Stored items
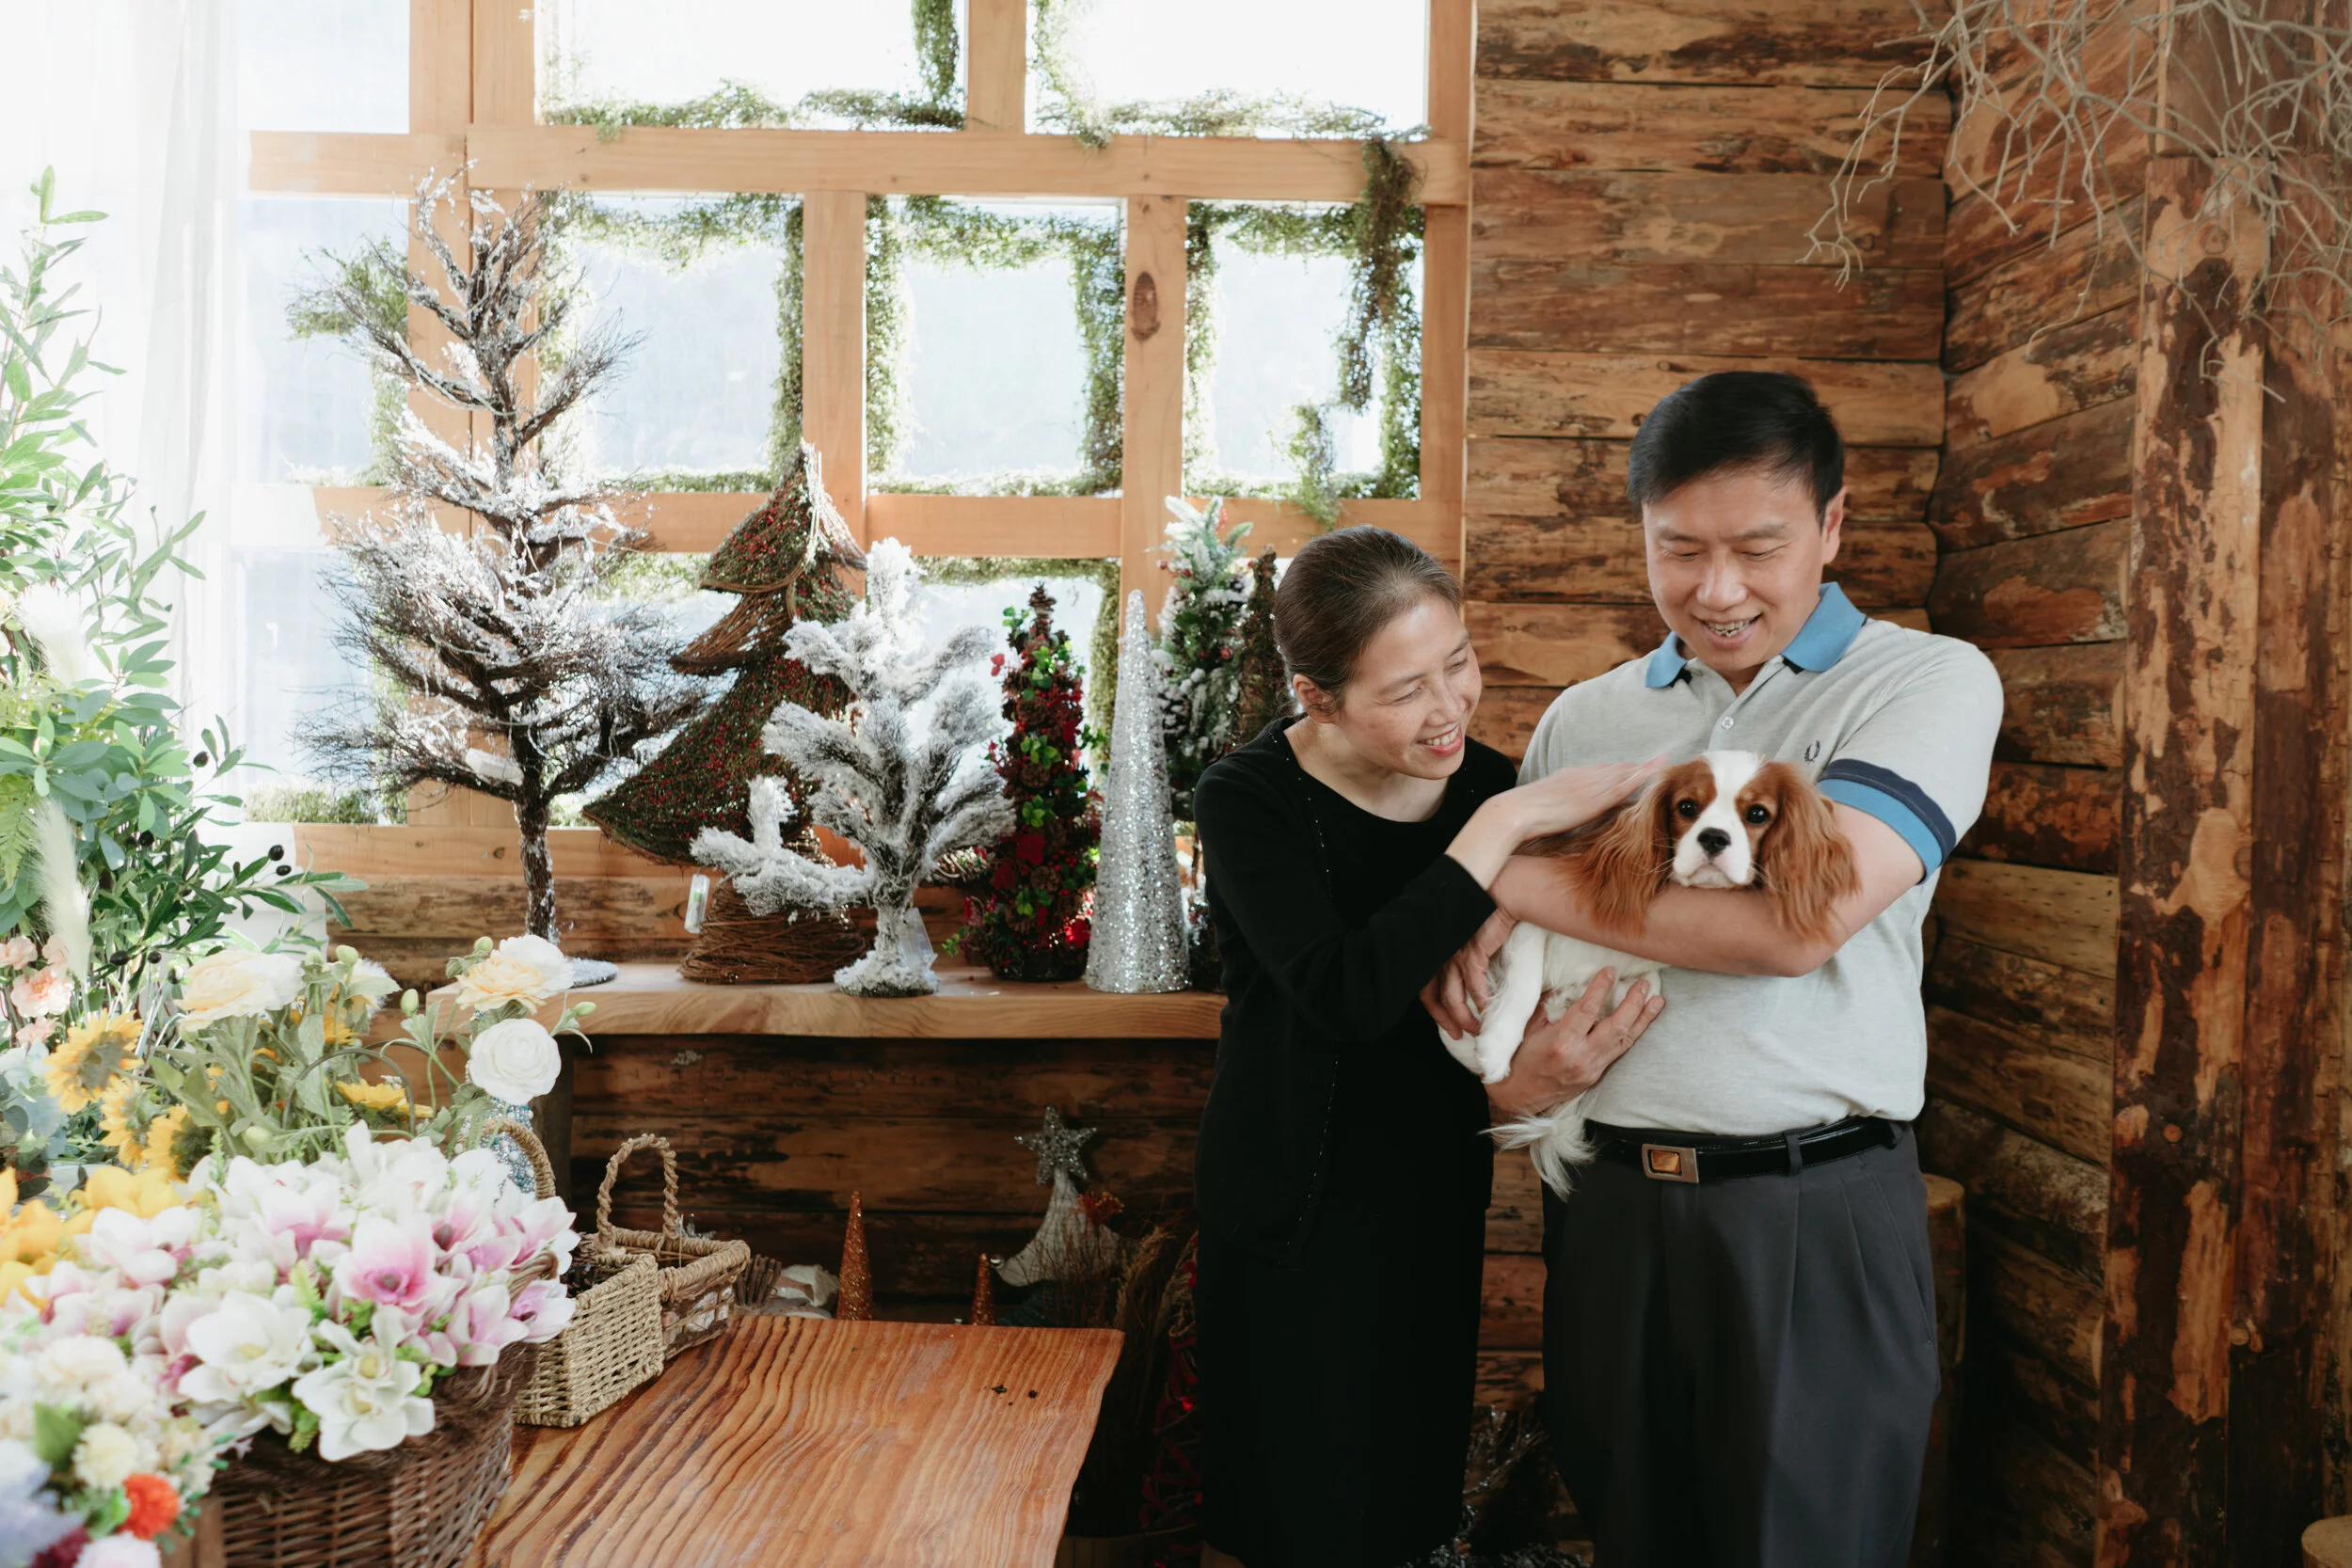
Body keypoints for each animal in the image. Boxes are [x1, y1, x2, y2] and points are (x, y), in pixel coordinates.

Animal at [1441, 750, 1858, 1194]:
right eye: (1687, 808)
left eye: (1758, 814)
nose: (1714, 838)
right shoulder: (1524, 917)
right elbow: (1522, 982)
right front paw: (1498, 1047)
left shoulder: (1643, 970)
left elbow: (1645, 986)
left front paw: (1576, 1002)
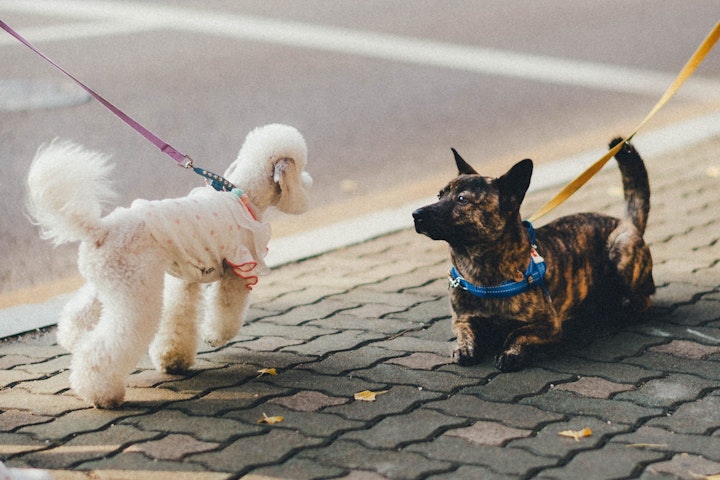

■ EXERCISE AIM
Repeat exactly the lines from the one holding "right front paw: (1498, 1047)" through the last line of the entries, both included; the pictures do not belong in the copy.

■ RESULT OF THE TASK
right front paw: (1498, 1047)
left shoulder: (1643, 970)
left elbow: (1645, 986)
left front paw: (1576, 1002)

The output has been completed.